Unless a response to the COVID-19 pandemic will require otherwise, the fellowships will begin at the end of September, when the fellows arrive on campus between Sept. 27 and Oct. 10.

From October to January, fellows will participate in remote learning.

A second campus visit is scheduled for January. For the spring semester, fellows will work on “pilots” based on their area of focus, with a presentation scheduled for June.

In its early stages, the design team had eyed this month for the launch of Degrees of Freedom. Stone said that work was delayed by a combination of concerns raised by the community and the COVID-19 pandemic. While disappointing, she also called the setback a blessing.

“Because now we get to spend this year really being thoughtful and intentional about how the program is going to live up to the core values that we care so much about for our school,” Stone said.

A number of those concerns relate to public complaints over DOF founder Seth Andrew, now listed on the website as one of four advisors. A number of former students and staff of color at Democracy Prep, his previous charter school initiative, alleged racist attitudes, behaviors, and policies on the part of Andrew, his subordinates, and the school's programming and policies.

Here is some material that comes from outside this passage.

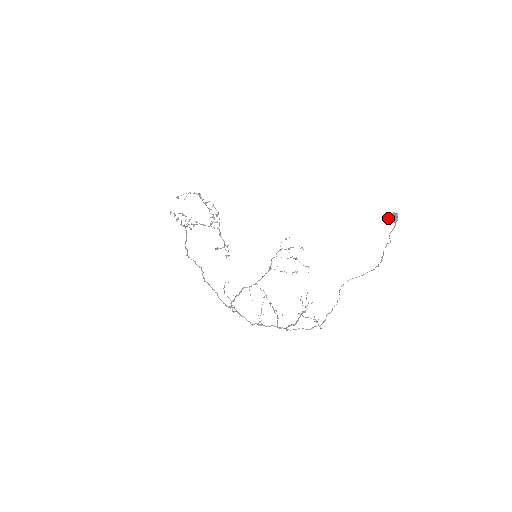
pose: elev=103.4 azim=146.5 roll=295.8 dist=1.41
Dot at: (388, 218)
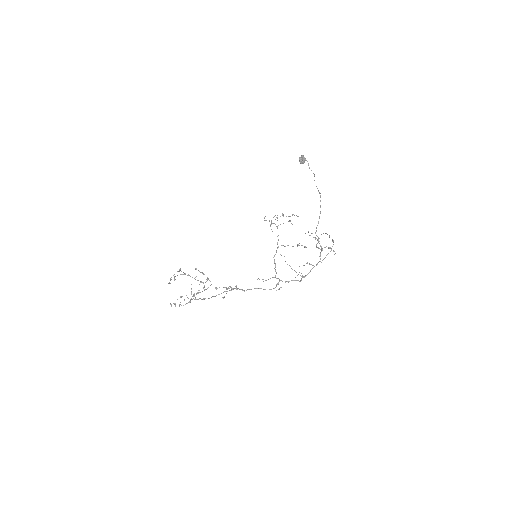
Dot at: (300, 162)
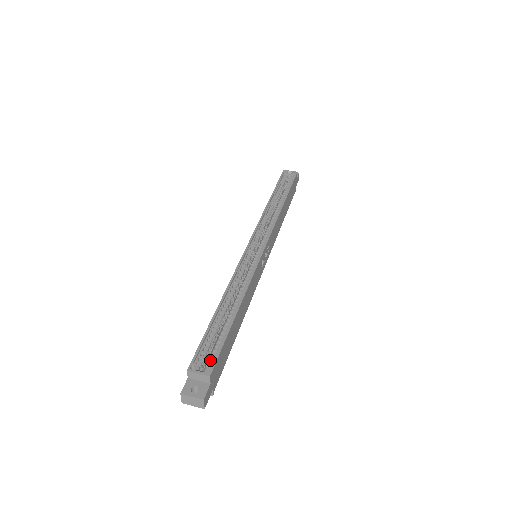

Andrew has acknowledged the need for growth and learning - and the individual truths and contexts of individual critics of their respective Democracy Prep experiences - but has steadfastly cited studies and surveys measuring overwhelming parent and student satisfaction.

He has told The Commons that he is stepping back and putting the leadership in the hands of Stone and a number of other colleagues who are non-white so they can develop the program firsthand - now with the help of the fellows.

While Stone said the delay was disappointing, she also called the setback a blessing.

“Because now we get to spend this year really being thoughtful and intentional about how the program is going to live up to the core values that we care so much about for our school,” she said.